The shooting Tuesday at the STEM School Highlands Ranch in Colorado was horrific, a statement that may be one thing on which all Coloradans can agree. Two young suspects, echoing the Columbine High School massacre 20 years ago, are alleged to have killed one and injured eight.
“I live close to Columbine. I always knew this would happen,” a student near the scene told the Colorado Independent Tuesday. On Wednesday, students and community members gathered for a vigil at the Highlands Ranch High School. It had been organized by Team Enough, affiliated with the Brady Campaign to Prevent Gun Violence, although the students did not seem to know that.
Some were not happy when they discovered it. They “rebelled against a program that they believed gave too much time to politics and not enough to the students... who wanted to share their thoughts and to remember Kendrick Castillo, their 18-year-old classmate who was killed in the attack,” Colorado Public Radio reported.

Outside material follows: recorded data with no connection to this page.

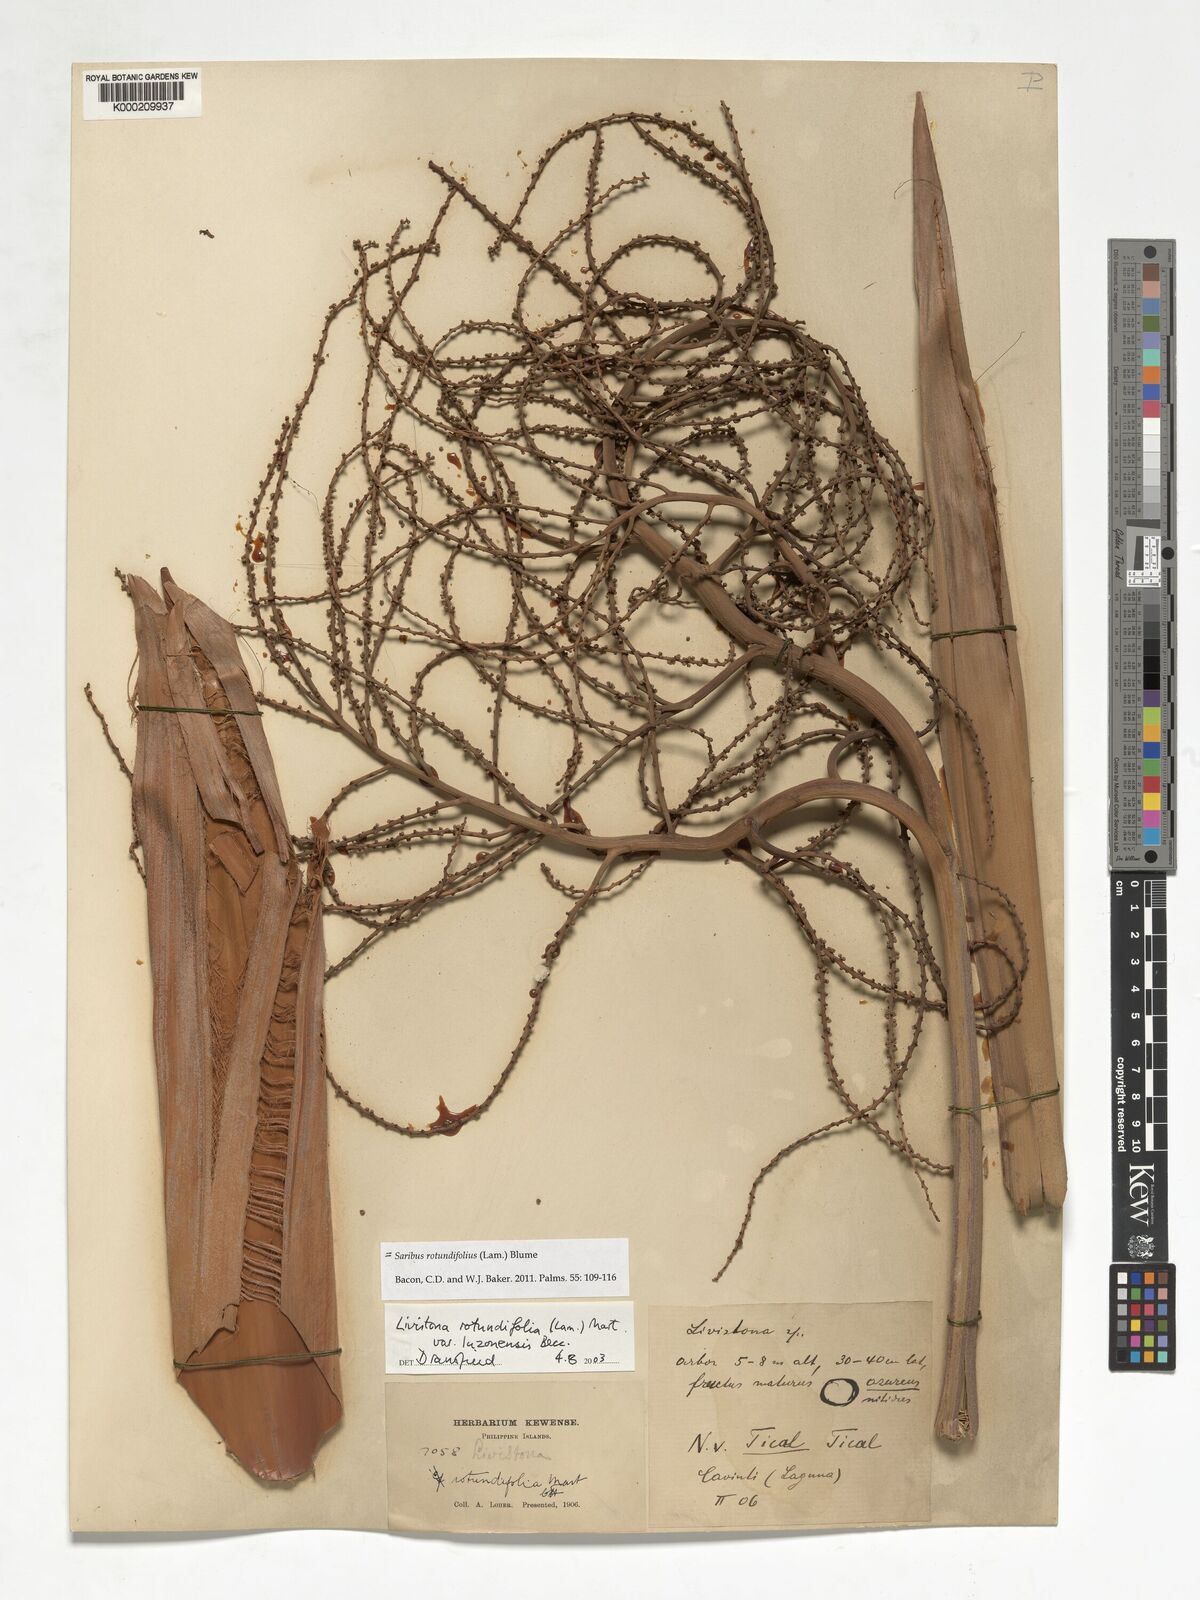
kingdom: Plantae
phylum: Tracheophyta
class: Liliopsida
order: Arecales
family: Arecaceae
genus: Saribus
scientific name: Saribus rotundifolius
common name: Palm
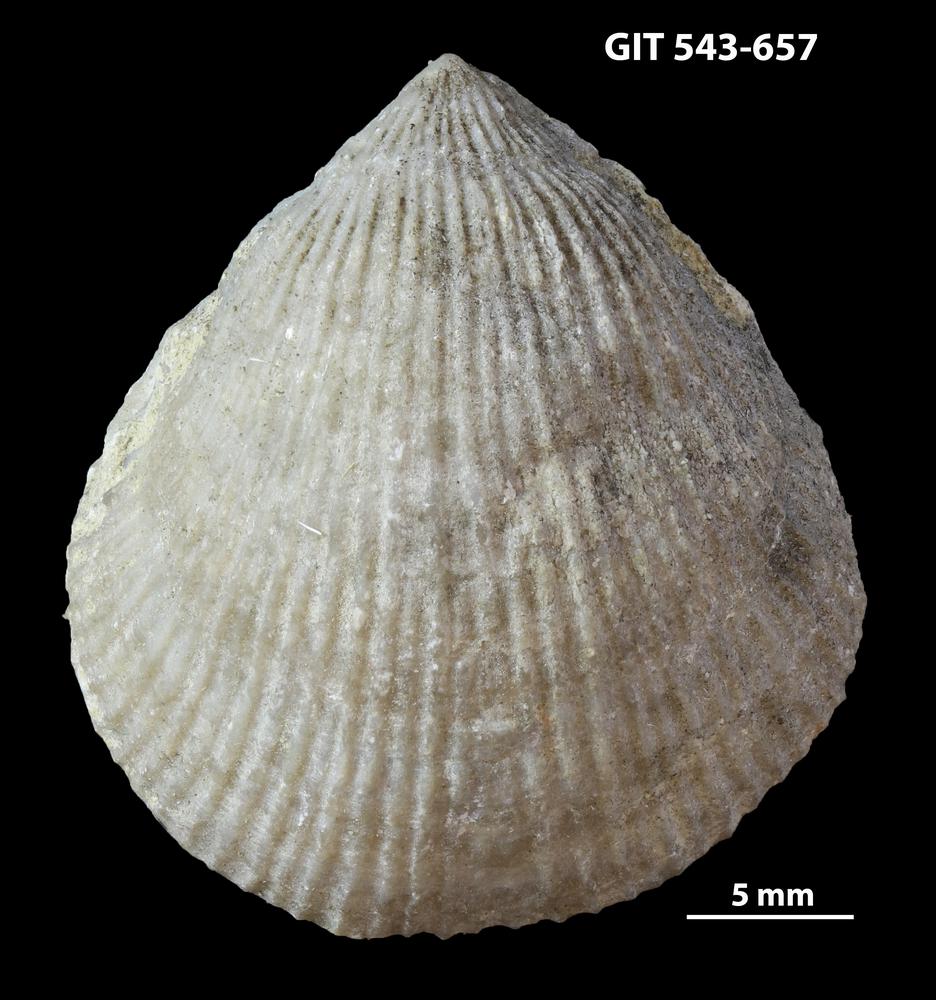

“They were just talking about Kendrick like he was a prop and that wasn’t something I could handle,” one student said.
“We are pretty much really mad because they turned us into politics about gun control when we came here to respect our brother,” said another. “We are people, not a statement.”
It is scarcely bearable that we have an ever-lengthening list of children who have been at the scenes of school shootings, who also have been victims. We should not expect them all to be of one mind about the political meaning of crises, even if that may seem crystal clear to some adults, even in Colorado.
There will always be time for politics – later, perhaps, and elsewhere.